Presidenza della Camera, monta l’asse Lega-dem. Salvini: “Legge elettorale in una settimana, basta aggiungere il premio al Rosatellum”

Aspettando il Colle, i Cinque stelle hanno avviato le “consultazioni”. Non per il prossimo Governo, ma per cercare un accordo sulla presidenza delle Camere, primo snodo della legislatura. Ma mentre i capigruppo designati dal M5s incontrano i leader delle forze politiche, è quello della Lega Matteo Salvini a prendere in mano le redini del gioco. Da un lato si muove garantendo che il suo obiettivo è formare un Governo di Centrodestra; dall’altro parla con Luigi Di Maio e cerca di tenere a bada Silvio Berlusconi che si fida sempre meno del primo azionista della coalizione. Il collante della strategia leghista è il continuo ventilare un ritorno al voto in tempi rapidissimi. Strategia, questa, tenuta sotto stretto controllo dal Quirinale.

Oggi la formazione di un Esecutivo sembra lontanissima: si è iniziato a parlare delle presidenze delle Assemblee e non sarà facile trovare la quadratura del cerchio. I Cinque stelle hanno chiesto la Camera ma forse la vera preoccupazione è che la guida di Montecitorio possa andare al leghista Giancarlo Giorgetti, non a caso soprannominato il Gianni Letta della Lega. Uomo silenzioso e dialogante, molto – troppo per alcuni – con il Pd. E la sola idea innesca retropensieri che portano a un Governo a trazione leghista con l’appoggio Dem. Meglio essere prudenti, ragiona l’M5s. Berlusconi è convinto che l’impasse sulle presidenze delle Camere possa contribuire a rimescolare le carte, aprire nuovi scenari e allontanare lo spettro del ritorno anticipato alle urne.

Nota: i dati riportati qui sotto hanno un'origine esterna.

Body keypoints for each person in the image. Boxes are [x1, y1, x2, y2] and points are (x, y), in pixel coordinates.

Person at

E se il Cav non rinuncia a voler tenere aperta la porta al dialogo con i Cinque Stelle, FI chiede che non si rinunci ad ottenere la presidenza di uno dei due rami del Parlamento. Nel mirino c’è palazzo Madama, scranno su cui l’ex premier vorrebbe piazzare Paolo Romani. Il presidente dei senatori di FI gode di un consenso trasversale a differenza di uno degli altri nomi in pole, quello di Roberto Calderoli. Paure e sospetti comunque non frenano il dialogo che è stato avviato. Tutte le forze politiche hanno concordato sul metodo imposto da Di Maio e Salvini: si lavora solo sulle presidenze delle Camere. Al Governo ci si penserà dopo. Ma mentre il Pd resta defilato pur partecipando alla girandola di incontri, si nota come il Centrodestra si presenti alla spicciolata dando un’immagine plastica delle difficoltà interne. Ieri è stata Giorgia Meloni ad escludere un accordo con l’M5s, confermando così che questa ipotesi resta forte sul campo. Anche se Carlo Calenda fa sapere che il vero leader è Paolo Gentiloni, i Dem sono costretti a restare alla finestra ben sapendo però di essere numericamente il secondo partito dello scacchiere.

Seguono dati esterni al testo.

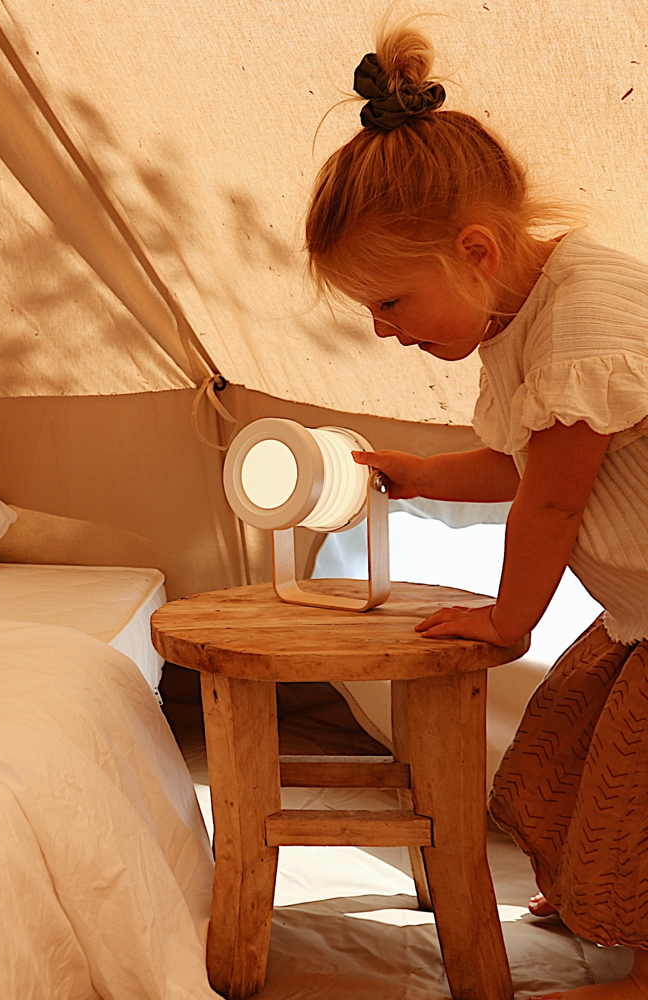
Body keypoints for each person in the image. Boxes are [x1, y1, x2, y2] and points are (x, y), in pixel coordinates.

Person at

Infatti quando le trattative prendono corpo si tende a dimenticare l’importanza dei numeri. Cosa che non accade al Colle. Sergio Mattarella aspetta maturazioni, dando campo ai partiti ben sapendo che in questa fase non ci sono elementi da prendere sul serio. In questi tre anni ha mostrato linearità di pensiero e pochissima voglia di protagonismo. Non deve stupire quindi che resti fermo su due concetti: fare di tutto – senza forzare – per tentare di dare un Esecutivo al Paese; governerà chi gli dimostrerà di avere il 50% più uno dei voti. Ovvio che un ritorno al voto certifichi una profonda crisi politico-istituzionale. Ma il dovere di un presidente è dare un Governo al Paese.

Allora il quesito è inevitabile: cosa succederebbe se Salvini e Di Maio si accordassero – come ha ripetuto anche ieri il leader della Lega – per un Governo a eutanasia programmata solo per modificare il Rosatellum con un forte premio di maggioranza? Semplice: nuove consultazioni per verificare se esiste un’altra maggioranza – ad oggi ce ne sono diverse – e solo in caso di fallimento nuove elezioni.